◆ **Work instruction**
Reproduce the entries below, swapping "Cosenza" for "Catanzaro" wherever it appears and leaving everything else unchanged.

◆ **Provided data**
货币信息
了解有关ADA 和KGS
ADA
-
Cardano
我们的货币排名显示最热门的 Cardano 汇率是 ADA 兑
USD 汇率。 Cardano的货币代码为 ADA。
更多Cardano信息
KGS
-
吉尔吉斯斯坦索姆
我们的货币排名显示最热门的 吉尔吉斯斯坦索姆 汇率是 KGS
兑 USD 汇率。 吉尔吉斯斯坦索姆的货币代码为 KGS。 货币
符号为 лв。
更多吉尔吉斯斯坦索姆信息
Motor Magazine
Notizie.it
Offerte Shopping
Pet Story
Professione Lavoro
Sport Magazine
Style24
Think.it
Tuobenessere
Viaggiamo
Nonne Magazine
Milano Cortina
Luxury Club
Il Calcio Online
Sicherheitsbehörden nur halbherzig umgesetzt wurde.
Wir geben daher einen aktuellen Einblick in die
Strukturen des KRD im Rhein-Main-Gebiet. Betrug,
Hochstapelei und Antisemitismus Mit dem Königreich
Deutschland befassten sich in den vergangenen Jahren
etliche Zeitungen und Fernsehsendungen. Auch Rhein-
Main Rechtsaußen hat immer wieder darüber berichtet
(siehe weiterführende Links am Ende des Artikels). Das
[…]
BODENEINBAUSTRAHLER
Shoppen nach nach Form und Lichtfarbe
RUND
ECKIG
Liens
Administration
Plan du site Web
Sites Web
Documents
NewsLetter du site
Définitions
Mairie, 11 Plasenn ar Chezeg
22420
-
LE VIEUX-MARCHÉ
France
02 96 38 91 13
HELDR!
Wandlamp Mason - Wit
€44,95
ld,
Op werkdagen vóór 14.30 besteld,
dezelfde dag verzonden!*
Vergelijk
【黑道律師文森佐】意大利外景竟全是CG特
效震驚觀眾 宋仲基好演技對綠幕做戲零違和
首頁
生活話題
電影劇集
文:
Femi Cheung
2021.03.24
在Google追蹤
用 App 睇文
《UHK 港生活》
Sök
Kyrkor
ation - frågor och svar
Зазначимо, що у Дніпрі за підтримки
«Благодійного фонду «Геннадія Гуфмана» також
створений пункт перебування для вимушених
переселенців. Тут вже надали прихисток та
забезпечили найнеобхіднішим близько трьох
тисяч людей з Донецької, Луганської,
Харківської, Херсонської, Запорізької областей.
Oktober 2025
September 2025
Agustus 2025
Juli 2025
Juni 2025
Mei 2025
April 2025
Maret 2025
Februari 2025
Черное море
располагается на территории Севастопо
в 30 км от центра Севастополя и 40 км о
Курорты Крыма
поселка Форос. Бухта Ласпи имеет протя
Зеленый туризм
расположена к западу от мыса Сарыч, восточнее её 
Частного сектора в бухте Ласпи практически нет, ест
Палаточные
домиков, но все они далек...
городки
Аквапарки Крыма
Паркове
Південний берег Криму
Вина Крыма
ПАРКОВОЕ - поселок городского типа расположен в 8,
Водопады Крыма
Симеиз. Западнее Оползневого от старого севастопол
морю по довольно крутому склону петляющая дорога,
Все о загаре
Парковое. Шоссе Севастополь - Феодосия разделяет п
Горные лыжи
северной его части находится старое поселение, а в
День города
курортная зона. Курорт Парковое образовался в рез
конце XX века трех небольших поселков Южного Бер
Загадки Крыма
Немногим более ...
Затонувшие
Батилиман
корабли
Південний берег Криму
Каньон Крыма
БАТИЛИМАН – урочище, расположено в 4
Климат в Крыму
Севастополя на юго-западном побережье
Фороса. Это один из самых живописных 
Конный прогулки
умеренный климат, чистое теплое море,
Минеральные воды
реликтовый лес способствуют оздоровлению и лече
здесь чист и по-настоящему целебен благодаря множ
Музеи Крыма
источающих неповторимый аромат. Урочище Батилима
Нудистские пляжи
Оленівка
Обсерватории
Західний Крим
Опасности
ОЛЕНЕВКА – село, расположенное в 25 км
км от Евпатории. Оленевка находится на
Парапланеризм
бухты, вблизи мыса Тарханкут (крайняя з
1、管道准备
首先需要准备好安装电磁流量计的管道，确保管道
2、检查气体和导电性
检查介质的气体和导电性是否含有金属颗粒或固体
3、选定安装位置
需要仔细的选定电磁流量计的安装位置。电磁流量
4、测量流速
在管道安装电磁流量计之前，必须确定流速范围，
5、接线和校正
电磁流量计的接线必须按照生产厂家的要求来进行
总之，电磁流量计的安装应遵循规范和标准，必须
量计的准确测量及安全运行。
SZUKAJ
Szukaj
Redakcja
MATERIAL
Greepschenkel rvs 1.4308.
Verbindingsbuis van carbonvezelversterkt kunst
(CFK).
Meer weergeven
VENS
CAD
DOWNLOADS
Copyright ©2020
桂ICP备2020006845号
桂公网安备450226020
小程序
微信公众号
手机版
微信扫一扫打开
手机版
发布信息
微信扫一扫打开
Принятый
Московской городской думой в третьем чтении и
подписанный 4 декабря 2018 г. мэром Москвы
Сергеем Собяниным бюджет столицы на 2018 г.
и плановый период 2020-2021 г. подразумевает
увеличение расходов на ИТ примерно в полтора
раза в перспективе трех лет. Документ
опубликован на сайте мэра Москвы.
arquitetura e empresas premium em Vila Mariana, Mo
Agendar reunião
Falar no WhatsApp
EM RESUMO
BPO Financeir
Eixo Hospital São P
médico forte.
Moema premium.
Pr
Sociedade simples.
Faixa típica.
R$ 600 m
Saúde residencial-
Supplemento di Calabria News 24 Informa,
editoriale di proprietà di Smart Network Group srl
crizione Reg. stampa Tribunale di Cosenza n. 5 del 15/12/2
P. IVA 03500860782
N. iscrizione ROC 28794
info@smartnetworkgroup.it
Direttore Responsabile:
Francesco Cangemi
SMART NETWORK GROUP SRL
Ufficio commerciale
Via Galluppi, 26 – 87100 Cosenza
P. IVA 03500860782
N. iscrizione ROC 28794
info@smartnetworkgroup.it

◆ **Task response**
货币信息
了解有关ADA 和KGS
ADA
-
Cardano
我们的货币排名显示最热门的 Cardano 汇率是 ADA 兑
USD 汇率。 Cardano的货币代码为 ADA。
更多Cardano信息
KGS
-
吉尔吉斯斯坦索姆
我们的货币排名显示最热门的 吉尔吉斯斯坦索姆 汇率是 KGS
兑 USD 汇率。 吉尔吉斯斯坦索姆的货币代码为 KGS。 货币
符号为 лв。
更多吉尔吉斯斯坦索姆信息
Motor Magazine
Notizie.it
Offerte Shopping
Pet Story
Professione Lavoro
Sport Magazine
Style24
Think.it
Tuobenessere
Viaggiamo
Nonne Magazine
Milano Cortina
Luxury Club
Il Calcio Online
Sicherheitsbehörden nur halbherzig umgesetzt wurde.
Wir geben daher einen aktuellen Einblick in die
Strukturen des KRD im Rhein-Main-Gebiet. Betrug,
Hochstapelei und Antisemitismus Mit dem Königreich
Deutschland befassten sich in den vergangenen Jahren
etliche Zeitungen und Fernsehsendungen. Auch Rhein-
Main Rechtsaußen hat immer wieder darüber berichtet
(siehe weiterführende Links am Ende des Artikels). Das
[…]
BODENEINBAUSTRAHLER
Shoppen nach nach Form und Lichtfarbe
RUND
ECKIG
Liens
Administration
Plan du site Web
Sites Web
Documents
NewsLetter du site
Définitions
Mairie, 11 Plasenn ar Chezeg
22420
-
LE VIEUX-MARCHÉ
France
02 96 38 91 13
HELDR!
Wandlamp Mason - Wit
€44,95
ld,
Op werkdagen vóór 14.30 besteld,
dezelfde dag verzonden!*
Vergelijk
【黑道律師文森佐】意大利外景竟全是CG特
效震驚觀眾 宋仲基好演技對綠幕做戲零違和
首頁
生活話題
電影劇集
文:
Femi Cheung
2021.03.24
在Google追蹤
用 App 睇文
《UHK 港生活》
Sök
Kyrkor
ation - frågor och svar
Зазначимо, що у Дніпрі за підтримки
«Благодійного фонду «Геннадія Гуфмана» також
створений пункт перебування для вимушених
переселенців. Тут вже надали прихисток та
забезпечили найнеобхіднішим близько трьох
тисяч людей з Донецької, Луганської,
Харківської, Херсонської, Запорізької областей.
Oktober 2025
September 2025
Agustus 2025
Juli 2025
Juni 2025
Mei 2025
April 2025
Maret 2025
Februari 2025
Черное море
располагается на территории Севастопо
в 30 км от центра Севастополя и 40 км о
Курорты Крыма
поселка Форос. Бухта Ласпи имеет протя
Зеленый туризм
расположена к западу от мыса Сарыч, восточнее её 
Частного сектора в бухте Ласпи практически нет, ест
Палаточные
домиков, но все они далек...
городки
Аквапарки Крыма
Паркове
Південний берег Криму
Вина Крыма
ПАРКОВОЕ - поселок городского типа расположен в 8,
Водопады Крыма
Симеиз. Западнее Оползневого от старого севастопол
морю по довольно крутому склону петляющая дорога,
Все о загаре
Парковое. Шоссе Севастополь - Феодосия разделяет п
Горные лыжи
северной его части находится старое поселение, а в
День города
курортная зона. Курорт Парковое образовался в рез
конце XX века трех небольших поселков Южного Бер
Загадки Крыма
Немногим более ...
Затонувшие
Батилиман
корабли
Південний берег Криму
Каньон Крыма
БАТИЛИМАН – урочище, расположено в 4
Климат в Крыму
Севастополя на юго-западном побережье
Фороса. Это один из самых живописных 
Конный прогулки
умеренный климат, чистое теплое море,
Минеральные воды
реликтовый лес способствуют оздоровлению и лече
здесь чист и по-настоящему целебен благодаря множ
Музеи Крыма
источающих неповторимый аромат. Урочище Батилима
Нудистские пляжи
Оленівка
Обсерватории
Західний Крим
Опасности
ОЛЕНЕВКА – село, расположенное в 25 км
км от Евпатории. Оленевка находится на
Парапланеризм
бухты, вблизи мыса Тарханкут (крайняя з
1、管道准备
首先需要准备好安装电磁流量计的管道，确保管道
2、检查气体和导电性
检查介质的气体和导电性是否含有金属颗粒或固体
3、选定安装位置
需要仔细的选定电磁流量计的安装位置。电磁流量
4、测量流速
在管道安装电磁流量计之前，必须确定流速范围，
5、接线和校正
电磁流量计的接线必须按照生产厂家的要求来进行
总之，电磁流量计的安装应遵循规范和标准，必须
量计的准确测量及安全运行。
SZUKAJ
Szukaj
Redakcja
MATERIAL
Greepschenkel rvs 1.4308.
Verbindingsbuis van carbonvezelversterkt kunst
(CFK).
Meer weergeven
VENS
CAD
DOWNLOADS
Copyright ©2020
桂ICP备2020006845号
桂公网安备450226020
小程序
微信公众号
手机版
微信扫一扫打开
手机版
发布信息
微信扫一扫打开
Принятый
Московской городской думой в третьем чтении и
подписанный 4 декабря 2018 г. мэром Москвы
Сергеем Собяниным бюджет столицы на 2018 г.
и плановый период 2020-2021 г. подразумевает
увеличение расходов на ИТ примерно в полтора
раза в перспективе трех лет. Документ
опубликован на сайте мэра Москвы.
arquitetura e empresas premium em Vila Mariana, Mo
Agendar reunião
Falar no WhatsApp
EM RESUMO
BPO Financeir
Eixo Hospital São P
médico forte.
Moema premium.
Pr
Sociedade simples.
Faixa típica.
R$ 600 m
Saúde residencial-
Supplemento di Calabria News 24 Informa,
editoriale di proprietà di Smart Network Group srl
crizione Reg. stampa Tribunale di Catanzaro n. 5 del 15/12/2
P. IVA 03500860782
N. iscrizione ROC 28794
info@smartnetworkgroup.it
Direttore Responsabile:
Francesco Cangemi
SMART NETWORK GROUP SRL
Ufficio commerciale
Via Galluppi, 26 – 87100 Catanzaro
P. IVA 03500860782
N. iscrizione ROC 28794
info@smartnetworkgroup.it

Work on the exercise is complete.